Segment Start: Task data
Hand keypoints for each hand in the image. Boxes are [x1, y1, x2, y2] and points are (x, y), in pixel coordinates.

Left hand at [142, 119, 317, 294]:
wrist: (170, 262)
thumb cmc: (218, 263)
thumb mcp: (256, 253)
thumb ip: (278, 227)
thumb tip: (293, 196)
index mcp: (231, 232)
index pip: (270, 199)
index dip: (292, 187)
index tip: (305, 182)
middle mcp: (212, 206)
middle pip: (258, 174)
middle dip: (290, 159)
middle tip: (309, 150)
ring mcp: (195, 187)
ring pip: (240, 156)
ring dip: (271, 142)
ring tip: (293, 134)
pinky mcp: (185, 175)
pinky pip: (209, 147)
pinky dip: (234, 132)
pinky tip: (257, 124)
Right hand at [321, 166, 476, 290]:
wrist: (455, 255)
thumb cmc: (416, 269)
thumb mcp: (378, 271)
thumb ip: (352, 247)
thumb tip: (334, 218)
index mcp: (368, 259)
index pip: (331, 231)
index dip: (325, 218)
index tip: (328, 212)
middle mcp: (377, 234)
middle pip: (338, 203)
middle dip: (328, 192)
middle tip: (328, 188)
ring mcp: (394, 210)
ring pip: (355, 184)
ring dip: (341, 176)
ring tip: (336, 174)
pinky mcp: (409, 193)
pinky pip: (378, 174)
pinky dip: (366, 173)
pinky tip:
Segment End: Task data
What you are asked to do: Working from the entries above, find every line in which the word "hand" occurs and copy it.

Response for this exercise:
Hand keypoints for each hand in the image. Boxes are [x1, y1, x2, y2] and points are (x, y), in pixel coordinates.
Left hand at [142, 119, 317, 294]:
Right hand at [321, 166, 476, 290]:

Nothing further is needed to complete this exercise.